About Us: “Indie” Ground Rules
At Underground Book Reviews we support “indie” authors!
… but what does that even mean?
“Indie” is a pretty vague term. We know, because we’ve been struggling with it for quite a while, and like the definition of “ship” vs. “boat” or “grove” vs. “forest” there are no standardized numbers that can be attached to the definition. Sure, You can read as many articles as you’d like on the matter, but when trying to decide if you are swimming in a small lake or a large pond, it will inevitably come down to a matter of opinion. In an effort to keep everyone on the same page, we’ve created our own system to distinguish the big indie houses from the little guys. We’re here to support the underdogs… and let’s face it, some so-called “indie” houses don’t need our help. So how do we decide what’s “indie” enough for Underground Book Reviews? We focus on the size and type of your publishing company.
“Indie” Ground Rules for Publishers
Below Ground is the term we use for publishing companies that we think are “indie” enough. Books by Below Ground publishers are eligible for review. We break these publishers up into the following categories:
Small publishing houses, single-author houses and author collectives are always in need of a boost. We will review books published through these more traditional “indie” venues.
Publishing houses that offer a range of publishing contracts – from vanity (the author pays for services) to traditional (author does not pay, gets royalties). These houses fall into a category of their own because they can be extremely large, but their books still have a hard time infiltrating the market. We are happy to review these books.
Vanity publishing companies can be huge – like Amazon – but their books are still fighting for the limelight. We’re always excited to review self-published books.
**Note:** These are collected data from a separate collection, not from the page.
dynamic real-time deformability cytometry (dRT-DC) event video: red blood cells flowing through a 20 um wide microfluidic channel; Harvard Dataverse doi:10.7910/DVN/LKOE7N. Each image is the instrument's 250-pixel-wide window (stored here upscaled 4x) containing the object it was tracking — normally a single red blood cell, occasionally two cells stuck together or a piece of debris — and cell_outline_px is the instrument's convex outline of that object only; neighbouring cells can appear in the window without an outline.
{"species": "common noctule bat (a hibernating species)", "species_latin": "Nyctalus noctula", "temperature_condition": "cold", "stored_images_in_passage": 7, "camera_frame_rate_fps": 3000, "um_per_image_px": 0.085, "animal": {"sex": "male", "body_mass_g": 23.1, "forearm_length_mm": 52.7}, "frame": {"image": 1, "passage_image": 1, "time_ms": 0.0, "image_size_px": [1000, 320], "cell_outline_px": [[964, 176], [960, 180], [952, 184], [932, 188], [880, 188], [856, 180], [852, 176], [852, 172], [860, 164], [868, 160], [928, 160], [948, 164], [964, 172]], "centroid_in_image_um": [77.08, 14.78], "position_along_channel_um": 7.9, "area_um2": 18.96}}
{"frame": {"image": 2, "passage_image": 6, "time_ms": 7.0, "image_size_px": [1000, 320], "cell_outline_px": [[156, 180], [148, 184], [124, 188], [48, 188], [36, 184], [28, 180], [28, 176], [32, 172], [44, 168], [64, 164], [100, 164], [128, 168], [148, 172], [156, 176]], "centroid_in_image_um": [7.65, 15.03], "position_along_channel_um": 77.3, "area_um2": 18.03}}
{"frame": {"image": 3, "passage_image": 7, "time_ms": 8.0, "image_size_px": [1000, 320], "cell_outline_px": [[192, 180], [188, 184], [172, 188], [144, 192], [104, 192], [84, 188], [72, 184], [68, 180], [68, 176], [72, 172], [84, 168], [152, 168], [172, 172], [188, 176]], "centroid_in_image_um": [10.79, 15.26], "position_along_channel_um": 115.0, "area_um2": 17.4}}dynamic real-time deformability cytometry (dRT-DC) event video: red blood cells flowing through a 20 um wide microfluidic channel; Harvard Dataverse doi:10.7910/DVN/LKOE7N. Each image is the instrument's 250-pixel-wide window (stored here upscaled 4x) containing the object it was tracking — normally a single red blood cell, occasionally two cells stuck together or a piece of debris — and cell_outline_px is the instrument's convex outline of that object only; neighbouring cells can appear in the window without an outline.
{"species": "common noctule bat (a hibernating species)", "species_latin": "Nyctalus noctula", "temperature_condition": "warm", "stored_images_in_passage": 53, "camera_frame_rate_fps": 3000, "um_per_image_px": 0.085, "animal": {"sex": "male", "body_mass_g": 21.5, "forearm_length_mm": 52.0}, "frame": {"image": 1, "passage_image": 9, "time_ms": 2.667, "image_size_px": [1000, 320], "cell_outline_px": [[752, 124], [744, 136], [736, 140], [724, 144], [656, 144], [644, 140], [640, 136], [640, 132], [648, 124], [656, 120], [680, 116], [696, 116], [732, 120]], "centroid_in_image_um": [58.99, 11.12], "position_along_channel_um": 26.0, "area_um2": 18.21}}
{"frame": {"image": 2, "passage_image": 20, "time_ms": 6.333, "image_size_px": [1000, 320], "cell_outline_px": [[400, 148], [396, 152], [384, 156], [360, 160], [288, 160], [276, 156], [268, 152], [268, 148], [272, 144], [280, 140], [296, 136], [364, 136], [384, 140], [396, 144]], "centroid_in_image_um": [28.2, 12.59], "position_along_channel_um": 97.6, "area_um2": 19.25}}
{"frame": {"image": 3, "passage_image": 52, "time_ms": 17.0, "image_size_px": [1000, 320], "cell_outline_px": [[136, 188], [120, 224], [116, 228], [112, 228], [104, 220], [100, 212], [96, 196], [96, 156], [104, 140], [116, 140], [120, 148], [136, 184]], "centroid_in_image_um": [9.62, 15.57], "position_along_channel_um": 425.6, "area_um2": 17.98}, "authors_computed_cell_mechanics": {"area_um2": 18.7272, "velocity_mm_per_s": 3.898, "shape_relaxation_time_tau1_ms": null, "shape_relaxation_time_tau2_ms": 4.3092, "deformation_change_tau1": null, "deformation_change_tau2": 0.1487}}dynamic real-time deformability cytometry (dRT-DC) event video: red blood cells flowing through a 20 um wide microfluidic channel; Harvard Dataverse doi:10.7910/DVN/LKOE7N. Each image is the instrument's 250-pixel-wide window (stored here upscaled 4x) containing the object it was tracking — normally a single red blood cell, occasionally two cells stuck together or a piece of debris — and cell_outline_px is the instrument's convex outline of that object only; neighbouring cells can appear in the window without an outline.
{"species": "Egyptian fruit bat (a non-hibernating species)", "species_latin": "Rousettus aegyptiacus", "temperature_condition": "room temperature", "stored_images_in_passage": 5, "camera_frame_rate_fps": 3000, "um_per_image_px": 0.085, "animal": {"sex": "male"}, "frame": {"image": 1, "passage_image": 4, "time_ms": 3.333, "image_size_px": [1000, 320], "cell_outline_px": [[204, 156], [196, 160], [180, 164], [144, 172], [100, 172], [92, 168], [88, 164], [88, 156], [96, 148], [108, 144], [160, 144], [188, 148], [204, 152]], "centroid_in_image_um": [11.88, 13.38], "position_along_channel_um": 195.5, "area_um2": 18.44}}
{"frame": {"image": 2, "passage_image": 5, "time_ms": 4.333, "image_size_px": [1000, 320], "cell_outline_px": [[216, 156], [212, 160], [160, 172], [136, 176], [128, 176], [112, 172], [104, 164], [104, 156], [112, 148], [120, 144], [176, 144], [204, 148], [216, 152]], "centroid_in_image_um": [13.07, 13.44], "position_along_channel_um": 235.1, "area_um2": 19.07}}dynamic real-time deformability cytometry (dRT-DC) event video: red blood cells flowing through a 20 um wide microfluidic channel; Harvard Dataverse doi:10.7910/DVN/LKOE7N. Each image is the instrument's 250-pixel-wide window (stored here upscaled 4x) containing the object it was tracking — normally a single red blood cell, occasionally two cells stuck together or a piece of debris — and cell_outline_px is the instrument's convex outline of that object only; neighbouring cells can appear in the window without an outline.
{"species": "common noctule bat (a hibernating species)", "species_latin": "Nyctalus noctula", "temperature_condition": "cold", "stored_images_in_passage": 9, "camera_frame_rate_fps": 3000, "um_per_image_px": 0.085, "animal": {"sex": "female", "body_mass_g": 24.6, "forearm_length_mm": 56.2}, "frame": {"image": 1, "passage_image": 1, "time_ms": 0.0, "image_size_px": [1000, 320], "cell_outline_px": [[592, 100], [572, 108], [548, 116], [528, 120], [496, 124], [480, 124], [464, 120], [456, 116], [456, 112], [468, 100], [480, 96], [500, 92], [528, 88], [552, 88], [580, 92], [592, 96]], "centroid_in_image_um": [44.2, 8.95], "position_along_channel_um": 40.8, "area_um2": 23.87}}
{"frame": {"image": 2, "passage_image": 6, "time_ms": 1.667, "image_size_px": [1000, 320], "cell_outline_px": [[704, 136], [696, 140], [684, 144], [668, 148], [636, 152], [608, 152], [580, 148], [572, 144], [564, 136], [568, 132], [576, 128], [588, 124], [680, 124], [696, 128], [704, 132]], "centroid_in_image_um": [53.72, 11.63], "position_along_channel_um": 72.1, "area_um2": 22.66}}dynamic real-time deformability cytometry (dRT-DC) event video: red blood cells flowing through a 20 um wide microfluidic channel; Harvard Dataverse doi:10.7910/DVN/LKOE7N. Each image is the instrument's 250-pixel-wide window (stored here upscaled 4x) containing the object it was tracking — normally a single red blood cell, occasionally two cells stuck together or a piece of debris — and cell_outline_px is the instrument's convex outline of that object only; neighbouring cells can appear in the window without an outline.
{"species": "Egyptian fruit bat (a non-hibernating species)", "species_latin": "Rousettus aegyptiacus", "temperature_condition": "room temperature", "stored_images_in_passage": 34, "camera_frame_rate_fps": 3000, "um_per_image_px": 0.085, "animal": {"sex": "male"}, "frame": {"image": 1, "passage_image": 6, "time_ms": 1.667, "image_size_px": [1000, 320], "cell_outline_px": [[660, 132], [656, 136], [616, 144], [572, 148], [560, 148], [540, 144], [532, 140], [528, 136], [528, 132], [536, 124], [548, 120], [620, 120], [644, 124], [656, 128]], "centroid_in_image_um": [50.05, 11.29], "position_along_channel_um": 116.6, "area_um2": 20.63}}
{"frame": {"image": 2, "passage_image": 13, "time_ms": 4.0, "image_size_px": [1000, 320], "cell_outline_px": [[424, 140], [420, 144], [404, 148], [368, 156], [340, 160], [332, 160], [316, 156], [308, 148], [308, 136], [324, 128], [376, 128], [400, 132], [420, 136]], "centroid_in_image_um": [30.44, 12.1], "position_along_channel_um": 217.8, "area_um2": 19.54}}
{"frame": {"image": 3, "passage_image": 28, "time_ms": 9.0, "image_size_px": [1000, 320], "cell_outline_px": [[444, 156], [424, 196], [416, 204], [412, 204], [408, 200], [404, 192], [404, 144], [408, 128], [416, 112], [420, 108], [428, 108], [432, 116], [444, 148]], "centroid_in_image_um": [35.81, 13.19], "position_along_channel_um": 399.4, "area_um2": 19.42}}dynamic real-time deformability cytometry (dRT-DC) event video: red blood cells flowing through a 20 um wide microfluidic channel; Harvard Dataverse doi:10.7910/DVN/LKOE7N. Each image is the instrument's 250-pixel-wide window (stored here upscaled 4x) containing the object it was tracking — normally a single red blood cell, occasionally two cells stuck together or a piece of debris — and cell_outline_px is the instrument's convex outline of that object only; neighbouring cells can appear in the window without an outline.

There are many so-called “indie” publishing houses which are unaffiliated with the Big 5, but have experienced major success. We will happily list these publishers and their books, but we won’t review them, because we don’t think they need our help. Below are some (very flexible) guidelines we use when deciding what’s Above Ground:
– Publishes more than 1,000 books per year
– Has many imprints or is an imprint of a large “indie” publisher
– Its books can be found in book stores or on the New York Times Best Seller list
Our Decisions are Final
Yes, it’s a highly subjective system, and plenty of publishing companies toe the line. If we decide your publishing company is Above Ground, take it as a compliment and tell all your friends. Don’t try to argue the fine points; we make them up anyway.